§ **Extracted page text data**

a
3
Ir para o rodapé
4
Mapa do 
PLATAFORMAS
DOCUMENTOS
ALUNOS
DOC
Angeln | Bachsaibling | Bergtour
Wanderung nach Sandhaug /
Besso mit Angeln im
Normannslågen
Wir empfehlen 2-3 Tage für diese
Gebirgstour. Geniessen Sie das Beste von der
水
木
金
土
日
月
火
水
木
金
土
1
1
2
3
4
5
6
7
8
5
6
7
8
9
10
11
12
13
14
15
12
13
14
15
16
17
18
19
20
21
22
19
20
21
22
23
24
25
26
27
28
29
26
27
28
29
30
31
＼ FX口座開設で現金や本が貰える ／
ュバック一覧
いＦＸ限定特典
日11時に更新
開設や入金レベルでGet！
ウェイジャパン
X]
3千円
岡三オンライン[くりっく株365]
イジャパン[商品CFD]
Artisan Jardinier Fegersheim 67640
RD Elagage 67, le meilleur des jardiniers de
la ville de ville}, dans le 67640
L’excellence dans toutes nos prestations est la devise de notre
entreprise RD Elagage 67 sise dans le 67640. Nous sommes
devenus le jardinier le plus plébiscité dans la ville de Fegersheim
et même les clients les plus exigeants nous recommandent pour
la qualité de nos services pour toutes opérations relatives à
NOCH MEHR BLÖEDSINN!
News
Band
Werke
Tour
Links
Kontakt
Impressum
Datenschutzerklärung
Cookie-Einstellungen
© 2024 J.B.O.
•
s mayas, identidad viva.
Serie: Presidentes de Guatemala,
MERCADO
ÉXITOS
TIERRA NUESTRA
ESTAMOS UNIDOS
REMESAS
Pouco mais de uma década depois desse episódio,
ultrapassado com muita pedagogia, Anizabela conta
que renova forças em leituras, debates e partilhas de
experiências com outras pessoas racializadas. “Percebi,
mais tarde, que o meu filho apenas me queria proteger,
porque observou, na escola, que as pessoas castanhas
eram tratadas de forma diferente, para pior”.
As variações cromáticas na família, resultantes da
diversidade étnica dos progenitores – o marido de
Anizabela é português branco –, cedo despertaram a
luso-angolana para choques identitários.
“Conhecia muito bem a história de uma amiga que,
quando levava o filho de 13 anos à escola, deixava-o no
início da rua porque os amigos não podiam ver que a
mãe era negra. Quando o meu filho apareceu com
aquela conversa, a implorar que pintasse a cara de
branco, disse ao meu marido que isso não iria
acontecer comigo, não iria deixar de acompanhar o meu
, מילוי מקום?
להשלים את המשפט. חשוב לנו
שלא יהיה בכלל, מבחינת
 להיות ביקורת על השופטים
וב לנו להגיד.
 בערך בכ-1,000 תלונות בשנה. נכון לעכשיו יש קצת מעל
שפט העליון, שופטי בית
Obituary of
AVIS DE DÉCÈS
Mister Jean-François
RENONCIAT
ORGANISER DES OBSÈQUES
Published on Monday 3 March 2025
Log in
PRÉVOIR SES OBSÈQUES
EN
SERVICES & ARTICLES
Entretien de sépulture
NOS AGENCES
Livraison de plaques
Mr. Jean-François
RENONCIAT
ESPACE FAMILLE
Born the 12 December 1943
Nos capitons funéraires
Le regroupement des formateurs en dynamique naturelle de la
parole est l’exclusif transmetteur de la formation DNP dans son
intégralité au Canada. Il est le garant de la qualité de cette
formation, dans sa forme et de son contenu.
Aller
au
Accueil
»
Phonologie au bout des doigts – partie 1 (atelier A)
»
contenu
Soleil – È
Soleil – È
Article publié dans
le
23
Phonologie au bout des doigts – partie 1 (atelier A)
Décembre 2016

§ **ACTION ITEM**
Retype all of the lines shown above, keeping each one exact.

§ **YOUR RESPONSE**
a
3
Ir para o rodapé
4
Mapa do 
PLATAFORMAS
DOCUMENTOS
ALUNOS
DOC
Angeln | Bachsaibling | Bergtour
Wanderung nach Sandhaug /
Besso mit Angeln im
Normannslågen
Wir empfehlen 2-3 Tage für diese
Gebirgstour. Geniessen Sie das Beste von der
水
木
金
土
日
月
火
水
木
金
土
1
1
2
3
4
5
6
7
8
5
6
7
8
9
10
11
12
13
14
15
12
13
14
15
16
17
18
19
20
21
22
19
20
21
22
23
24
25
26
27
28
29
26
27
28
29
30
31
＼ FX口座開設で現金や本が貰える ／
ュバック一覧
いＦＸ限定特典
日11時に更新
開設や入金レベルでGet！
ウェイジャパン
X]
3千円
岡三オンライン[くりっく株365]
イジャパン[商品CFD]
Artisan Jardinier Fegersheim 67640
RD Elagage 67, le meilleur des jardiniers de
la ville de ville}, dans le 67640
L’excellence dans toutes nos prestations est la devise de notre
entreprise RD Elagage 67 sise dans le 67640. Nous sommes
devenus le jardinier le plus plébiscité dans la ville de Fegersheim
et même les clients les plus exigeants nous recommandent pour
la qualité de nos services pour toutes opérations relatives à
NOCH MEHR BLÖEDSINN!
News
Band
Werke
Tour
Links
Kontakt
Impressum
Datenschutzerklärung
Cookie-Einstellungen
© 2024 J.B.O.
•
s mayas, identidad viva.
Serie: Presidentes de Guatemala,
MERCADO
ÉXITOS
TIERRA NUESTRA
ESTAMOS UNIDOS
REMESAS
Pouco mais de uma década depois desse episódio,
ultrapassado com muita pedagogia, Anizabela conta
que renova forças em leituras, debates e partilhas de
experiências com outras pessoas racializadas. “Percebi,
mais tarde, que o meu filho apenas me queria proteger,
porque observou, na escola, que as pessoas castanhas
eram tratadas de forma diferente, para pior”.
As variações cromáticas na família, resultantes da
diversidade étnica dos progenitores – o marido de
Anizabela é português branco –, cedo despertaram a
luso-angolana para choques identitários.
“Conhecia muito bem a história de uma amiga que,
quando levava o filho de 13 anos à escola, deixava-o no
início da rua porque os amigos não podiam ver que a
mãe era negra. Quando o meu filho apareceu com
aquela conversa, a implorar que pintasse a cara de
branco, disse ao meu marido que isso não iria
acontecer comigo, não iria deixar de acompanhar o meu
, מילוי מקום?
להשלים את המשפט. חשוב לנו
שלא יהיה בכלל, מבחינת
 להיות ביקורת על השופטים
וב לנו להגיד.
 בערך בכ-1,000 תלונות בשנה. נכון לעכשיו יש קצת מעל
שפט העליון, שופטי בית
Obituary of
AVIS DE DÉCÈS
Mister Jean-François
RENONCIAT
ORGANISER DES OBSÈQUES
Published on Monday 3 March 2025
Log in
PRÉVOIR SES OBSÈQUES
EN
SERVICES & ARTICLES
Entretien de sépulture
NOS AGENCES
Livraison de plaques
Mr. Jean-François
RENONCIAT
ESPACE FAMILLE
Born the 12 December 1943
Nos capitons funéraires
Le regroupement des formateurs en dynamique naturelle de la
parole est l’exclusif transmetteur de la formation DNP dans son
intégralité au Canada. Il est le garant de la qualité de cette
formation, dans sa forme et de son contenu.
Aller
au
Accueil
»
Phonologie au bout des doigts – partie 1 (atelier A)
»
contenu
Soleil – È
Soleil – È
Article publié dans
le
23
Phonologie au bout des doigts – partie 1 (atelier A)
Décembre 2016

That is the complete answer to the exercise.